## PROMPT
After reading each line of the entries, give the number of lines that contain "subdivision" and nothing else.

[Page images and extracted text]
══════════

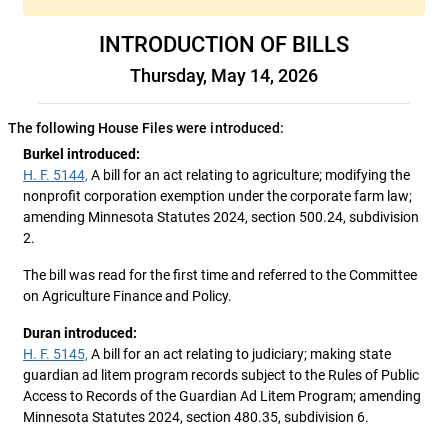
INTRODUCTION OF BILLS
Thursday, May 14, 2026
The following House Files were introduced:
Burkel introduced:
H. F. 5144,
A bill for an act relating to agriculture; modifying the
nonprofit corporation exemption under the corporate farm law;
amending Minnesota Statutes 2024, section 500.24, subdivision
2.
The bill was read for the first time and referred to the Committee
on Agriculture Finance and Policy.
Duran introduced:
H. F. 5145,
A bill for an act relating to judiciary; making state
guardian ad litem program records subject to the Rules of Public
Access to Records of the Guardian Ad Litem Program; amending
Minnesota Statutes 2024, section 480.35, subdivision 6.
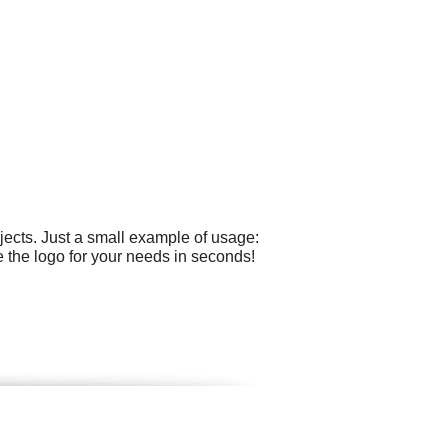
ects. Just a small example of usage:
 the logo for your needs in seconds!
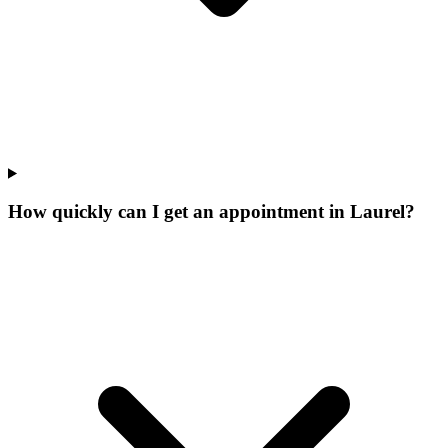
How quickly can I get an appointment in Laurel?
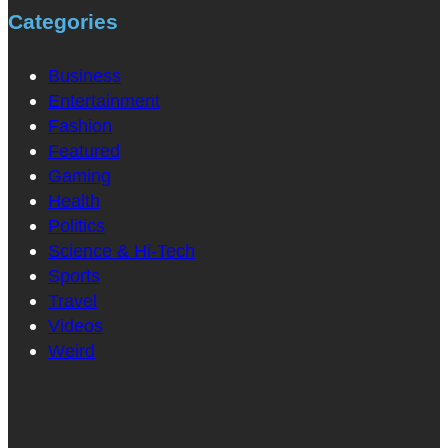
Categories
Business
Entertainment
Fashion
Featured
Gaming
Health
Politics
Science & Hi-Tech
Sports
Travel
Videos
Weird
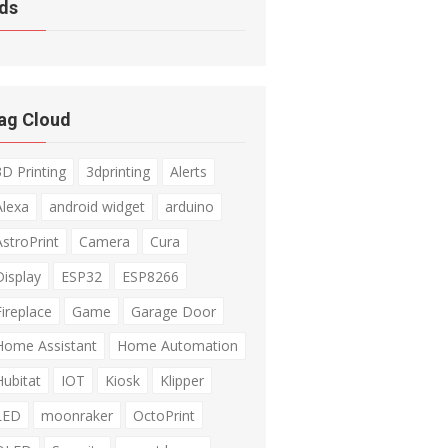
ds
ag Cloud
3D Printing
3dprinting
Alerts
Alexa
android widget
arduino
AstroPrint
Camera
Cura
Display
ESP32
ESP8266
Fireplace
Game
Garage Door
Home Assistant
Home Automation
Hubitat
IOT
Kiosk
Klipper
LED
moonraker
OctoPrint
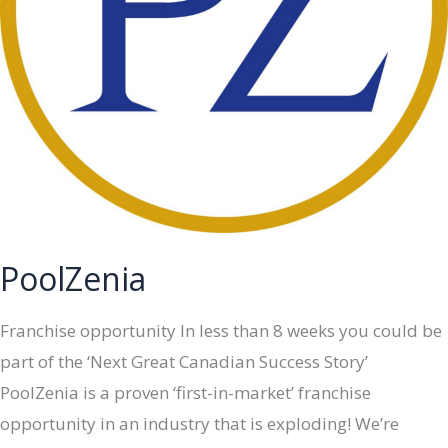
PoolZenia
Franchise opportunity In less than 8 weeks you could be
part of the ‘Next Great Canadian Success Story’
PoolZenia is a proven ‘first-in-market’ franchise
opportunity in an industry that is exploding! We’re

══════════

## SOLVED PROBLEM
2